O’Reilly et al. published the first survey of trauma registry custodians, working for single hospital and multi-hospital registries across the globe. From the 40 single hospital registries, more than half employed at least one person for each job description: director, manager, data manager, trauma nurse coordinator, and data collector (primarily nurses with no clinical duties). Thirty of these registries had a total operating cost between $10,000 and $1 million per year (USD) to manage entry of more than 100 data elements [7]. Our study shows how a trainee-populated registry can be more accurate and complete than a database populated by administrative staff specialized in medical records and billing. Further, utilizing a resident database is likely to be less costly to maintain for a single institution.

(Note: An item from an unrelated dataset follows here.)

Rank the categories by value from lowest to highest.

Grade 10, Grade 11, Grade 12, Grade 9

Most of the research on registries specific to orthopedic trauma has been investigated in the context of the US military. Specifically, The Military Orthopedic Trauma Registry (MOTR), which began live data abstraction in 2013, compiles detailed information on war injuries with the aim of improving clinical practice guidelines for extremity injury combat casualty care [13,14,15]. Rivera et al. conducted a quality assurance survey of MOTR entrants for lower extremity injuries to determine if this data could provide robust orthopedic trauma information for late amputation causes. The study found that 80% of 45 entries listed the direct contributing factor (infection, nonunion, etc.) to late amputation, suggesting that this fracture database is detailed enough to answer clinically relevant questions for orthopedic trauma surgeons [16]. Similar to how this study showed 80% data completeness for amputation causes, our study showed 231/318 (73%) complete OTA classifications for both upper and lower extremity injuries, suggesting that an institutional trauma database run by trainees can be just as complete as those run by trauma registrars from MOTR.

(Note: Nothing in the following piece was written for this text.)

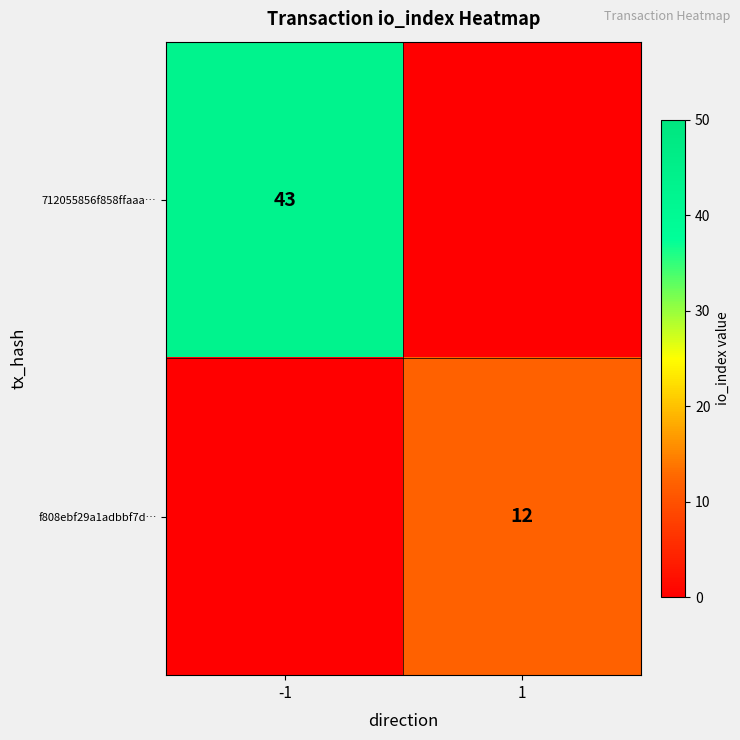

At which category is the sum across all series the highest?

-1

This study does have limitations. First, the study was conducted at only one institution and therefore it is uncertain whether the results are generalizable to other trauma centers. Second, the data was abstracted and interpreted by physician residents. The trainee population mainly included first, second, and third year residents, and thus may have reduced the accuracy and completeness for data entry due to resident inexperience. Fourth and fifth year residents were mainly unavailable to participate in the study due to time constraints. Lastly, a sample size of only 400 out of 2002 original entries was analyzed and therefore could have impacted the results of the capture rate and OTA classification accuracy. In a future study, more of the original entries should be analyzed to confirm relative accuracy and completeness. Moving forward, a large multi-center study in which the resident population is equally distributed across all five resident levels may be required to validate study findings. The current study highlights the necessity to implement a regimented process of reviewing the registry data to ensure quality. Institutions that maintain large internal databases should allocate resources to have a clinical research coordinator confirm data completeness and have an experienced orthopedic surgeon consistently evaluate the accuracy of the abstracted data.

Conclusion

Trainee-generated databases at academic institutions may be subject to incomplete data entry and inaccurate fracture classifications. Quality control measures should be instituted to ensure accurate data in such databases if time and effort are invested with the expectation of a useful databank and research tool.